Bu durumu hayal edebiliyor musunuz? Hani biz Sağlıkta devrim yapmış çağ atlamış bir ülke idik.. Hani artık vatandaş sırada beklemeyecek randevu sistemiyle gelip muayenesini olup gidecekti? Hani insana verilen değer? Yıllarca övündüğümüz Sağlık sistemi bu mu?

Neyse.. Sopalı Araştırma Hastanesinde o manzarayı görüp yaşadıktan sonra Seka Devlet Hastanesine gidip derdimizin dermanını orda aramaya karar verdik. Seka Devlet Hastanesi Sopalıdaki hastaneye göre daha düzenli ve yoğunluğu da daha azdı. Girdik kayıt yaptırdık yaklaşık 10 dakika kadar bekledikten sonra acil müdahale odasına alınıp tetkikler yapıldı kene çıkartıldı ve bizi tetanos aşısı için aşı odasına gönderdiler. Aşı odasına geldiğimizde içeride hasta olduğundan dışarda beklerken “içerde bu kadar zaman alabilecek ne yapılıyor merak ediyorum” diye konuştum.. Sonrasında kapıyı çalarak gelebilir miyiz diye sorduğumda içerdeki görevli hemşirenin sert bir “hayır” cevabıyla tekrar dışarda beklemeye başladık… Yine tahmini 10 dakika kadar bekledikten sonra içerdeki görevli her nedense kapıyı kilitledi. Kafamda soru işaretleriyle beklemeye devam ettik. Sonuçta enjeksiyon bu kadar zaman alır mıydı? Her neyse kapı açıldı içeri girdik girmemizle beraber kadın görevli kapının önünde “bir aşı bu kadar süre alır mı merak ediyorum” diye sarf ettiğim cümleyi duymuş ve çemkirerek yaptığı işi evrak kısmının çok zaman aldığını bizim bu durumu bilmeden konuştuğumuzu söyledi. Bir taraftan arkadaşımın evrakla ilgili kısmını yaparken diğer taraftan da evrakı kalemi oradan oraya atarak tepkisini fiziksel olarak ta gösterdi. Tabi bende hepimizin çalıştığını ve işimizi yaptığımızı bunun için de bu tür prosedürlerin işimiz gereği olduğunu normal ses tonuyla söyledim ama görevli kadının öfkesini dindirmek ne mümkün.. Arkadaşımın sağlık probleminin bir an evvel bitirilip oradan ayrılmayı düşündüğüm için açıkçası polemiğe girmek istemedim.

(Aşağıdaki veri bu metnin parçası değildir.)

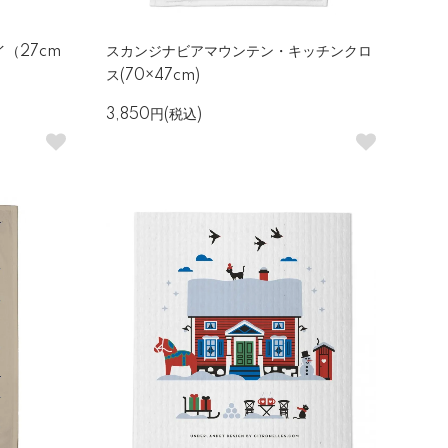
（27cm
スカンジナビアマウンテン・キッチンクロ
ス(70×47cm)
3,850円(税込)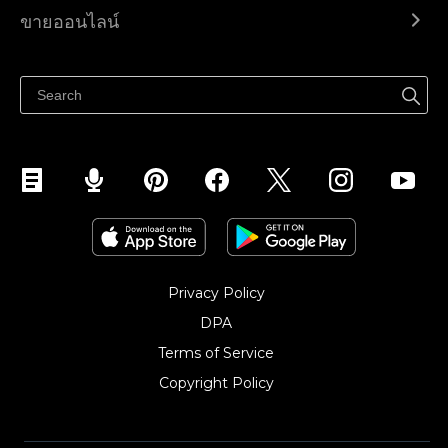
Ecwid.com
ขายออนไลน์
ราคา
ขายได้ทุกที่
ศูนย์ช่วยเหลือ
ขายบนเฟสบุ๊ค
Privacy Policy
DPA
Terms of Service
Copyright Policy‎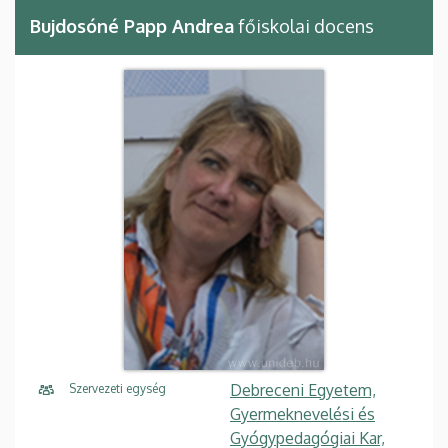
Bujdosóné Papp Andrea
főiskolai docens
Debreceni Egyetem,
Szervezeti egység
Gyermeknevelési és
Gyógypedagógiai Kar,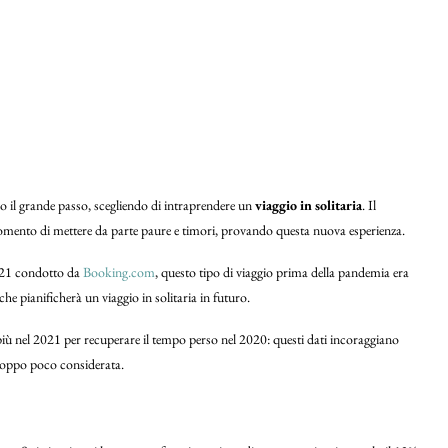
o il grande passo, scegliendo di intraprendere un
viaggio in solitaria
. Il
l momento di mettere da parte paure e timori, provando questa nuova esperienza.
 2021 condotto da
Booking.com
, questo tipo di viaggio prima della pandemia era
he pianificherà un viaggio in solitaria in futuro.
di più nel 2021 per recuperare il tempo perso nel 2020: questi dati incoraggiano
troppo poco considerata.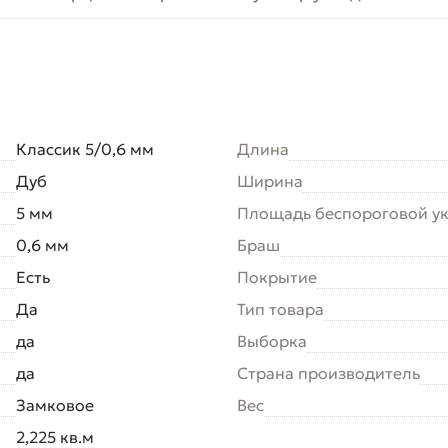
Классик 5/0,6 мм
Длина
Дуб
Ширина
5 мм
Площадь беспороговой у
0,6 мм
Браш
Есть
Покрытие
Да
Тип товара
да
Выборка
да
Страна производитель
Замковое
Вес
2,225 кв.м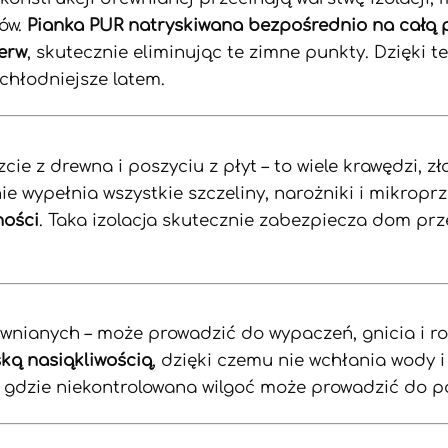
ów.
Pianka PUR natryskiwana bezpośrednio na całą p
zerw
, skutecznie eliminując te zimne punkty. Dzięki 
 chłodniejsze latem.
cie z drewna i poszyciu z płyt – to wiele krawędzi, z
ie wypełnia wszystkie szczeliny, narożniki i mikropr
ności
. Taka izolacja skutecznie zabezpiecza dom pr
ewnianych – może prowadzić do wypaczeń, gnicia i ro
ską nasiąkliwością
, dzięki czemu nie wchłania wody i
h, gdzie niekontrolowana wilgoć może prowadzić do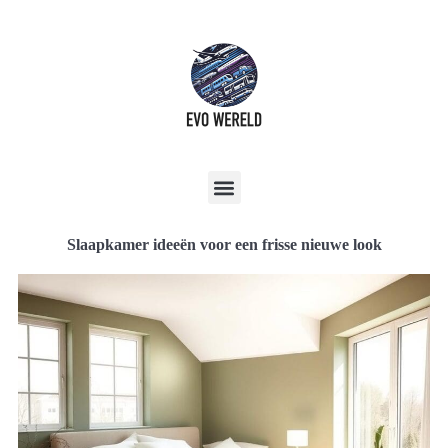
Slaapkamer ideeën voor een frisse nieuwe look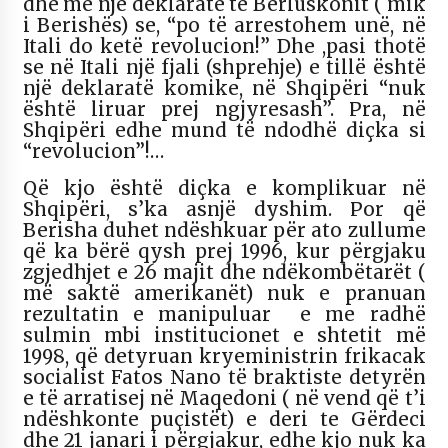
dhe me një deklaratë të Berluskonit ( mik
i Berishës) se, “po të arrestohem unë, në
Itali do ketë revolucion!” Dhe ,pasi thotë
se në Itali një fjali (shprehje) e tillë është
një deklaratë komike, në Shqipëri “nuk
është liruar prej ngjyresash”. Pra, në
Shqipëri edhe mund të ndodhë diçka si
“revolucion”!…
Që kjo është diçka e komplikuar në
Shqipëri, s’ka asnjë dyshim. Por që
Berisha duhet ndëshkuar për ato zullume
që ka bërë qysh prej 1996, kur përgjaku
zgjedhjet e 26 majit dhe ndëkombëtarët (
më saktë amerikanët) nuk e pranuan
rezultatin e manipuluar e me radhë
sulmin mbi institucionet e shtetit më
1998, që detyruan kryeministrin frikacak
socialist Fatos Nano të braktiste detyrën
e të arratisej në Maqedoni ( në vend që t’i
ndëshkonte puçistët) e deri te Gërdeci
dhe 21 janari i përgjakur, edhe kjo nuk ka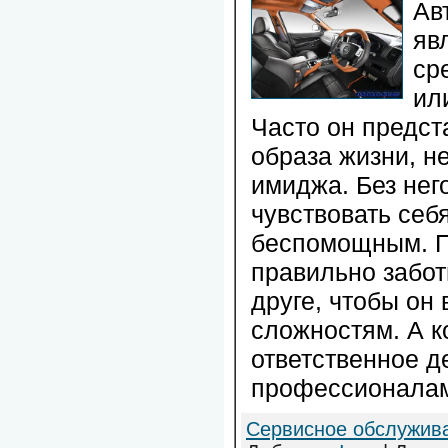
Ав
яв
ср
ил
Часто он предст
образа жизни, 
имиджа. Без нег
чувствовать себ
беспомощным. П
правильно забот
друге, чтобы он
сложностям. А к
ответственное де
профессионалам
Сервисное обслужив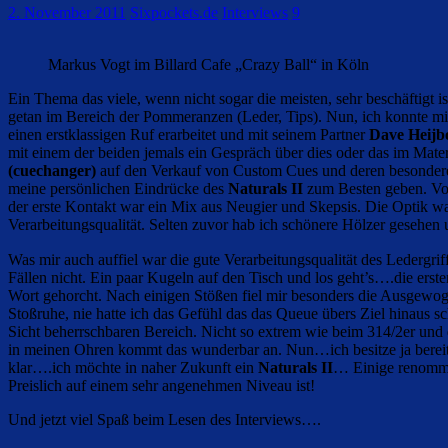
2. November 2011
Sixpockets.de
Interviews
9
Markus Vogt im Billard Cafe „Crazy Ball“ in Köln
Ein Thema das viele, wenn nicht sogar die meisten, sehr beschäftigt i
getan im Bereich der Pommeranzen (Leder, Tips). Nun, ich konnte mi
einen erstklassigen Ruf erarbeitet und mit seinem Partner
Dave Heijb
mit einem der beiden jemals ein Gespräch über dies oder das im Mate
(cuechanger)
auf den Verkauf von Custom Cues und deren besonder
meine persönlichen Eindrücke des
Naturals II
zum Besten geben. Vo
der erste Kontakt war ein Mix aus Neugier und Skepsis. Die Optik wa
Verarbeitungsqualität. Selten zuvor hab ich schönere Hölzer geseh
Was mir auch auffiel war die gute Verarbeitungsqualität des Ledergr
Fällen nicht. Ein paar Kugeln auf den Tisch und los geht’s….die erste
Wort gehorcht. Nach einigen Stößen fiel mir besonders die Ausgewoge
Stoßruhe, nie hatte ich das Gefühl das das Queue übers Ziel hinaus sc
Sicht beherrschbaren Bereich. Nicht so extrem wie beim 314/2er und 
in meinen Ohren kommt das wunderbar an. Nun…ich besitze ja berei
klar….ich möchte in naher Zukunft ein
Naturals II
… Einige renommie
Preislich auf einem sehr angenehmen Niveau ist!
Und jetzt viel Spaß beim Lesen des Interviews….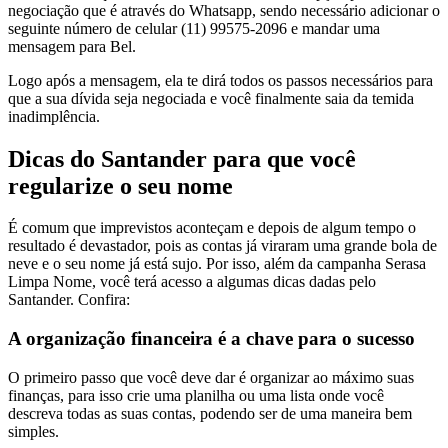
negociação que é através do Whatsapp, sendo necessário adicionar o
seguinte número de celular (11) 99575-2096 e mandar uma
mensagem para Bel.
Logo após a mensagem, ela te dirá todos os passos necessários para
que a sua dívida seja negociada e você finalmente saia da temida
inadimplência.
Dicas do Santander para que você
regularize o seu nome
É comum que imprevistos aconteçam e depois de algum tempo o
resultado é devastador, pois as contas já viraram uma grande bola de
neve e o seu nome já está sujo. Por isso, além da campanha Serasa
Limpa Nome, você terá acesso a algumas dicas dadas pelo
Santander. Confira:
A organização financeira é a chave para o sucesso
O primeiro passo que você deve dar é organizar ao máximo suas
finanças, para isso crie uma planilha ou uma lista onde você
descreva todas as suas contas, podendo ser de uma maneira bem
simples.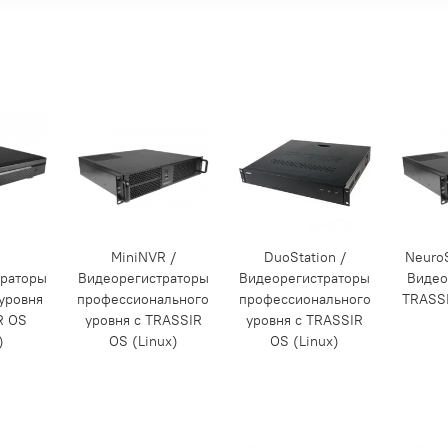
/
MiniNVR /
DuoStation /
NeuroS
траторы
Видеорегистраторы
Видеорегистраторы
Видео
уровня
профессионального
профессионального
TRASSI
R OS
уровня с TRASSIR
уровня с TRASSIR
)
OS (Linux)
OS (Linux)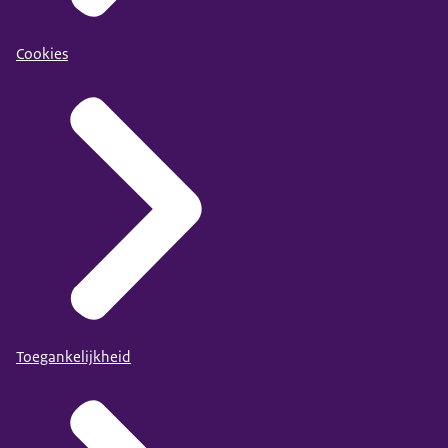
Cookies
Toegankelijkheid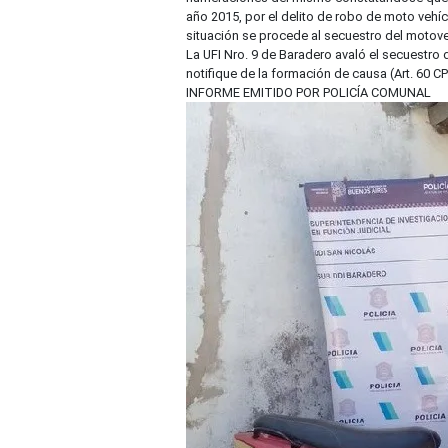
año 2015, por el delito de robo de moto vehíc
situación se procede al secuestro del motoveh
La UFI Nro. 9 de Baradero avaló el secuestro
notifique de la formación de causa (Art. 60 
INFORME EMITIDO POR POLICÍA COMUNAL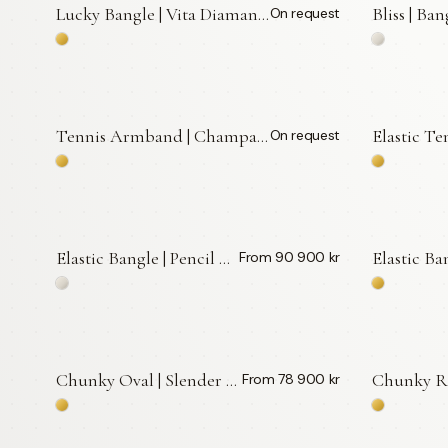
Lucky Bangle | Vita Diamanter 0,013 ct — LWL
Bliss | Ba
On request
BY APPOINTMENT
Tennis Armband | Champagnediamanter — LWL
On request
BY APPOINTMENT
Elastic Bangle | Pencil — LWL
From 90 900 kr
Chunky Oval | Slender — LWL
From 78 900 kr
BY AP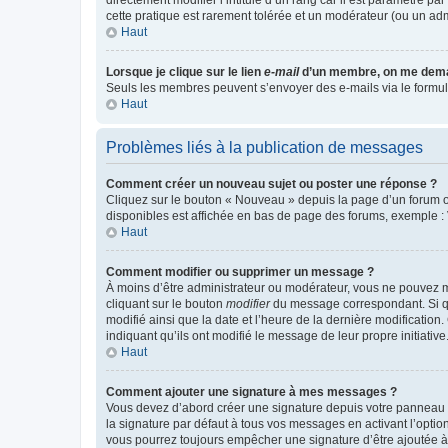
cette pratique est rarement tolérée et un modérateur (ou un ad
Haut
Lorsque je clique sur le lien
e-mail
d’un membre, on me dema
Seuls les membres peuvent s’envoyer des e-mails via le formulaire
Haut
Problèmes liés à la publication de messages
Comment créer un nouveau sujet ou poster une réponse ?
Cliquez sur le bouton « Nouveau » depuis la page d’un forum ou
disponibles est affichée en bas de page des forums, exemple 
Haut
Comment modifier ou supprimer un message ?
À moins d’être administrateur ou modérateur, vous ne pouvez 
cliquant sur le bouton
modifier
du message correspondant. Si que
modifié ainsi que la date et l’heure de la dernière modificatio
indiquant qu’ils ont modifié le message de leur propre initiat
Haut
Comment ajouter une signature à mes messages ?
Vous devez d’abord créer une signature depuis votre panneau d
la signature par défaut à tous vos messages en activant l’option
vous pourrez toujours empêcher une signature d’être ajoutée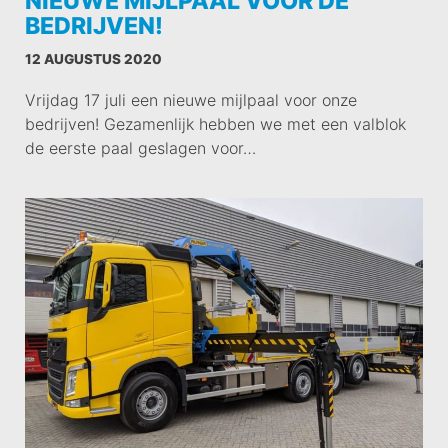
NIEUWE MIJLPAAL VOOR DE
BEDRIJVEN!
12 AUGUSTUS 2020
Vrijdag 17 juli een nieuwe mijlpaal voor onze
bedrijven! Gezamenlijk hebben we met een valblok
de eerste paal geslagen voor…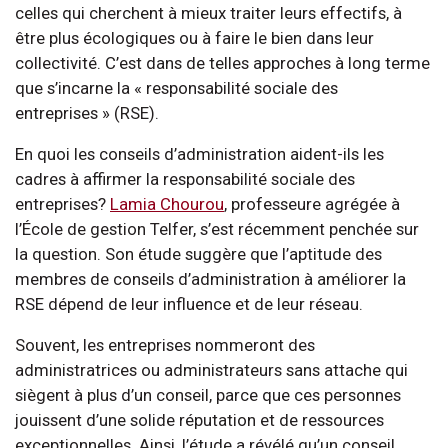
celles qui cherchent à mieux traiter leurs effectifs, à
être plus écologiques ou à faire le bien dans leur
collectivité. C’est dans de telles approches à long terme
que s’incarne la « responsabilité sociale des
entreprises » (RSE).
En quoi les conseils d’administration aident-ils les
cadres à affirmer la responsabilité sociale des
entreprises?
Lamia Chourou
, professeure agrégée à
l’École de gestion Telfer, s’est récemment penchée sur
la question. Son étude suggère que l’aptitude des
membres de conseils d’administration à améliorer la
RSE dépend de leur influence et de leur réseau.
Souvent, les entreprises nommeront des
administratrices ou administrateurs sans attache qui
siègent à plus d’un conseil, parce que ces personnes
jouissent d’une solide réputation et de ressources
exceptionnelles. Ainsi, l’étude a révélé qu’un conseil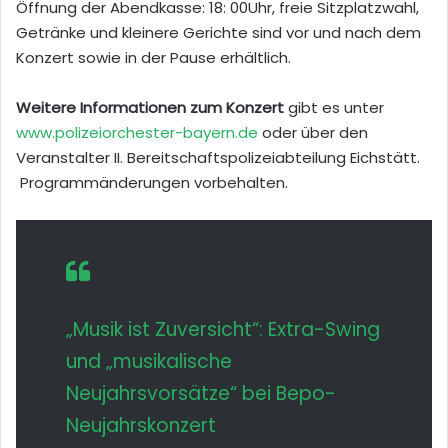
Öffnung der Abendkasse: 18: 00Uhr, freie Sitzplatzwahl,
Getränke und kleinere Gerichte sind vor und nach dem
Konzert sowie in der Pause erhältlich.
Weitere Informationen zum Konzert
gibt es unter
www.polizeiorchester-bayern.de
oder über den
Veranstalter II. Bereitschaftspolizeiabteilung Eichstätt.
Programmänderungen vorbehalten.
„Musik ist Zuversicht“: Extra-Swing
und „musikalische
Neujahrsvorsätze“ bei Bepo-
Neujahrskonzert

Şimdi sizlere şunu sormak istiyorum.. Bu kadın görevlimizin karşısında onun içinde bulunduğu psikolojiyi anlamayan ya da anlamak istemeyen biri olsaydım acaba sonuç ne olurdu?

Evet sağlık görevlilerimizin özellikle pandemi döneminde hepimizin sağlığı için ne kadar mücadele verdiklerini bilen ve takdir eden kişilerden biri olarak devlet hastanesine yolumuz düştüğünde , bizlere bu şekilde davranma hakkını onlara vermiş mi oluyoruz?

Ben buradan tüm sağlık alanında görev yapan arkadaşlarıma seslenmek istiyorum.. Unutmayalım ki etki tepki doğurur. . Hepimiz bu vatanın evlatlarıyız.. Lütfen herkes görevini yapsın.